Bacon: Bacon is the easiest option for making lardons in the US, though its smoked flavor is also the furthest from that of ventrèche. That doesn’t mean it’s a worse option—that smokiness is often undeniably delicious in dishes that call for lardons—but it’s the least faithful to tradition. Still, if that’s all you can get, or if you simply prefer it, you should proceed knowing it’s a good option.
Relatively similar to pancetta in fat content, the bacon we’re familiar with in the States is cured (most often with salt and sugar) and lightly smoked, guaranteeing sweet, smoky, salty, and fatty flavor in every bite. If using bacon, I strongly encourage you to start with slab bacon so that you can cut it into batons that are thicker than pre-sliced bacon will allow. In a pinch, though, you can use pre-sliced bacon, just make sure to use one that’s thick-cut to avoid overly thin and crispy strips that have none of the fatty chew of a good lardon.
Key Steps for Cooking Lardons
Freeze briefly for easier slicing. As our editorial director Daniel Grizter points out in his guide to cutting up bacon, dicing room-temperature bacon can be a major challenge. Slippery when even slightly warm, the wide striations of fat in bacon, pancetta, or any pork belly cut will slither and squirm beneath the blade if you try to slice at room temperature. A sharp knife will help to get the job done, so long as you work fast and it stays cold, but dilly dally at all and you’re likely to end up with a ragged pile of torn, shredded, mashed bits rather than the nice pile of evenly cut matchsticks were aiming for.
Daniel points out that this happens because animal fats are a complex mixture of different saturated and unsaturated fats, and thus melt over a wide temperature range. Some of this fat will begin to liquefy even at room temperature. Touch it with your fingers as you dice it and your body heat warms it up, partially melting it and creating a slippery texture, making it more and more difficult to work with.
The solution? Keep it cold. The best way to ensure this is by freezing the pork belly (whether you use ventrèche, pancetta, or bacon, slab or sliced). Freeze it until firm, but not fully frozen; if you freeze it too long it’ll be like trying to push a knife through a block of ice. Even just 15 to 30 minutes in the freezer is enough to give the pork a deep chill before slicing.
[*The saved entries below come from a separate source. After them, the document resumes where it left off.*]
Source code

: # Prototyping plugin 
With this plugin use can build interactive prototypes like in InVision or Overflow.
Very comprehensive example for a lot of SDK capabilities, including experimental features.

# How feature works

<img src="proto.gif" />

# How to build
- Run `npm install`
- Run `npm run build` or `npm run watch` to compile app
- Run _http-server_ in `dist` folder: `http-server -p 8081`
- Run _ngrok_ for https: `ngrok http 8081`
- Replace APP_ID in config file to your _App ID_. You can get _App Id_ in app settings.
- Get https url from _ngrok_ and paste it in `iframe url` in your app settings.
Start in a cold pan. Well, not literally cold, but a room temperature skillet. By heating the pork up slowly with the skillet, you’ll render the fat more gently and evenly, and avoid the risk of lardons that brown deeply before enough fat has rendered from the interior.
Add a bit of water. You could try rendering the pork in a dry skillet, but air is a notoriously poor conductor of heat, which means that only the part of the pork in direct contact with the pan is really heating up. It’s better to start with a small amount of water in the skillet—just enough to gently wet and steam the lardons during their initial phase of cooking. This will kick off a much more even rendering of fat. After that, the water will evaporate and the lardons will fry and brown in the ample rendered fat until browned and crispy.
Render slowly and watch closely. By cooking the pork over medium-low heat, you once again ensure the fat renders before the exterior of the lardons are well browned. Well made lardons should be deep golden all over and retain a bit of chew, with translucent morsels of tender fat still clinging to the meat. Cut and cooked this way, they pair perfectly with, well, pretty much everything.